Nature Genetics 50, 7 doi: 10.1038/s41588-018-0138-4

本研究では、各患者の腫瘍が特定の機構に依存していることを標的とする薬剤を系統的に優先順位付けするための新しいがん精密医療の枠組みについて紹介し、その検証も行う。腫瘍細胞の状態を機構的に調節するマスター調節タンパク質の協調した活性を反転させる能力に基づき、化合物の優先順位付けを行った。そのための評価方法としては、薬剤の系統的撹乱試験を用いた。また、この精密医療の枠組みについて、膵臓および消化管に生じるまれな悪性腫瘍である膵・消化管神経内分泌腫瘍(GEP-NET)患者212人のコホートにおいて検証を行った。この解析から、神経内分泌細胞系譜の前駆細胞の状態や免疫回避の重要な調節因子をはじめとするいくつかのマスター調節因子タンパク質が突き止められ、腫瘍がそれらのタンパク質に依存することを実験的に確認した。
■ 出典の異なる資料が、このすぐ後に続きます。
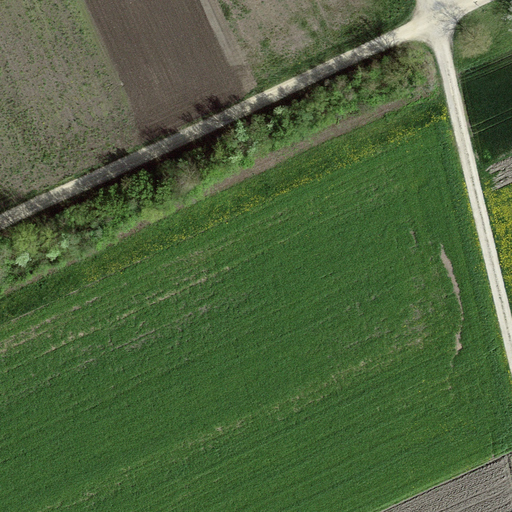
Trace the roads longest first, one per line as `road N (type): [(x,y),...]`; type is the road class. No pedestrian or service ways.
road 1 (track): [(432,20),(0,224)]
road 2 (track): [(432,20),(511,349)]
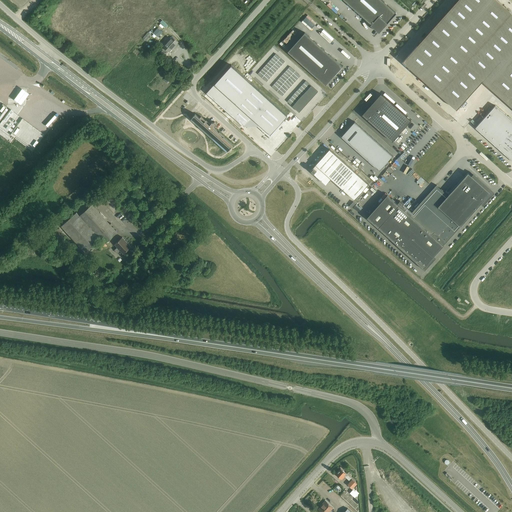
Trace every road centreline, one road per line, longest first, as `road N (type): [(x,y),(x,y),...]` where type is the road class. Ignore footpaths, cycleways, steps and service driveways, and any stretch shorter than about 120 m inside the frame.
road 1 (unclassified): [(511,458),(291,237),(287,223),(298,192),(282,173)]
road 2 (track): [(0,350),(290,408),(310,392)]
road 3 (unclassified): [(253,148),(228,167),(206,166),(0,4)]
road 4 (trunk): [(511,388),(209,343)]
road 5 (secondary): [(13,35),(231,203)]
road 6 (secondary): [(236,194),(13,35)]
road 7 (tertiary): [(279,511),(327,459),(358,442),(392,453),(458,511)]
road 8 (trunk): [(209,343),(0,308)]
road 9 (trunk): [(0,317),(209,343)]
road 10 (unclassified): [(253,148),(187,89),(268,0)]
road 11 (secondary): [(511,486),(384,341)]
road 12 (unclassified): [(511,183),(376,62)]
road 13 (secondary): [(253,221),(384,341)]
road 14 (secondary): [(384,341),(260,215)]
road 15 (unclassified): [(282,173),(368,81),(376,62)]
road 16 (unclassified): [(376,62),(276,168)]
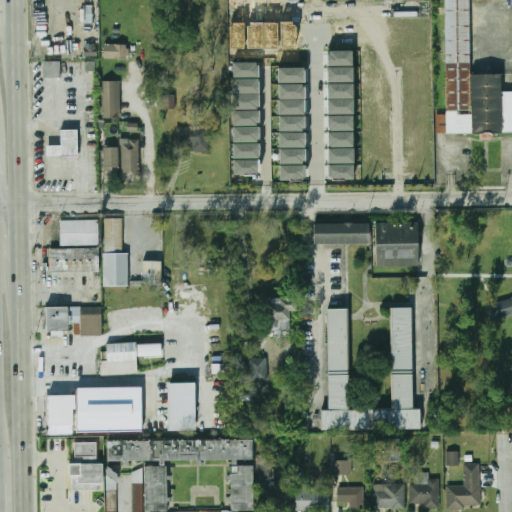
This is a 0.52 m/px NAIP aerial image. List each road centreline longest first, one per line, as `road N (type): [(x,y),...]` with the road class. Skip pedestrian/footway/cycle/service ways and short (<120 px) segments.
road 1 (tertiary): [(511,200),(0,205)]
road 2 (primary): [(25,511),(20,265)]
road 3 (primary): [(19,205),(17,24)]
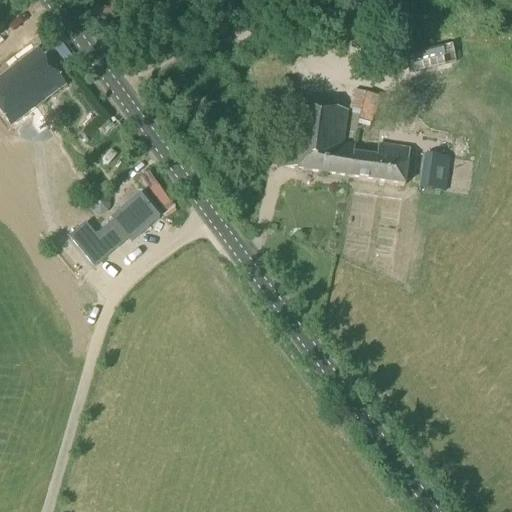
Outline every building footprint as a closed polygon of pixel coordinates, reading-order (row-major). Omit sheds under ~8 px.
[(0,0),(0,13),(2,11),(11,3),(11,2),(12,1),(10,0),(0,0)] [(404,56),(408,74),(444,66),(442,58),(453,55),(451,46),(404,56)] [(0,114),(9,127),(36,107),(64,86),(38,49),(10,70),(0,78),(0,114)] [(360,112),(364,94),(352,92),(348,109),(360,112)] [(337,177),(341,146),(346,111),(292,104),(283,170),(337,177)] [(341,146),(337,177),(402,187),(407,151),(377,146),(375,158),(351,155),(352,147),(341,146)] [(445,192),(448,160),(422,157),(419,189),(445,192)] [(174,209),(155,183),(144,191),(163,217),(174,209)] [(109,218),(112,222),(94,236),(84,223),(67,237),(93,268),(127,240),(129,243),(158,219),(138,194),(109,218)] [(106,200),(105,200),(105,199),(104,199),(103,198),(102,198),(101,198),(101,197),(100,197),(99,197),(98,197),(97,197),(96,197),(96,198),(95,198),(94,198),(93,199),(92,199),(92,200),(91,200),(89,198),(88,200),(86,203),(85,207),(89,210),(89,211),(89,212),(90,212),(90,213),(91,214),(91,215),(92,215),(93,216),(94,217),(95,217),(96,217),(97,217),(97,218),(98,218),(99,218),(100,218),(100,217),(101,217),(102,217),(103,217),(104,216),(105,216),(105,215),(106,215),(106,214),(107,214),(107,213),(107,212),(108,212),(108,211),(108,210),(109,209),(109,208),(109,207),(109,206),(109,205),(108,205),(108,204),(108,203),(107,202),(107,201),(106,201),(106,200)]
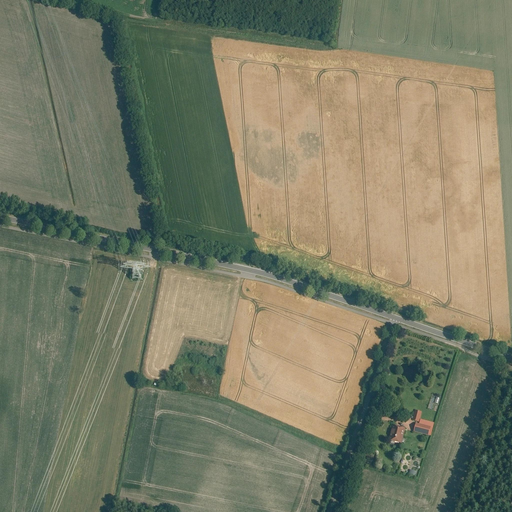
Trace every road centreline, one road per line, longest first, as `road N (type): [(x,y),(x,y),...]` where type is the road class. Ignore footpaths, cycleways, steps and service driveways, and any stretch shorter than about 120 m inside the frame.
road 1 (tertiary): [(0,216),(281,274),(396,318)]
road 2 (unclassified): [(396,318),(329,511)]
road 3 (tertiary): [(396,318),(511,357)]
107の化合物からなるライブラリーを用いた撹乱試験により、GEP-NET由来細胞のトランスクリプトームの解析を行い、HDACクラスI阻害剤のエンチノスタットが、転移性GEP-NET患者の42%に対してマスター調節因子活性の強力な阻害剤であること、また、in vivoでの腫瘍増殖を阻止することが明らかにした。従って、この手法はがんの精密医療おける現在の取り組みを補完し得ると考える。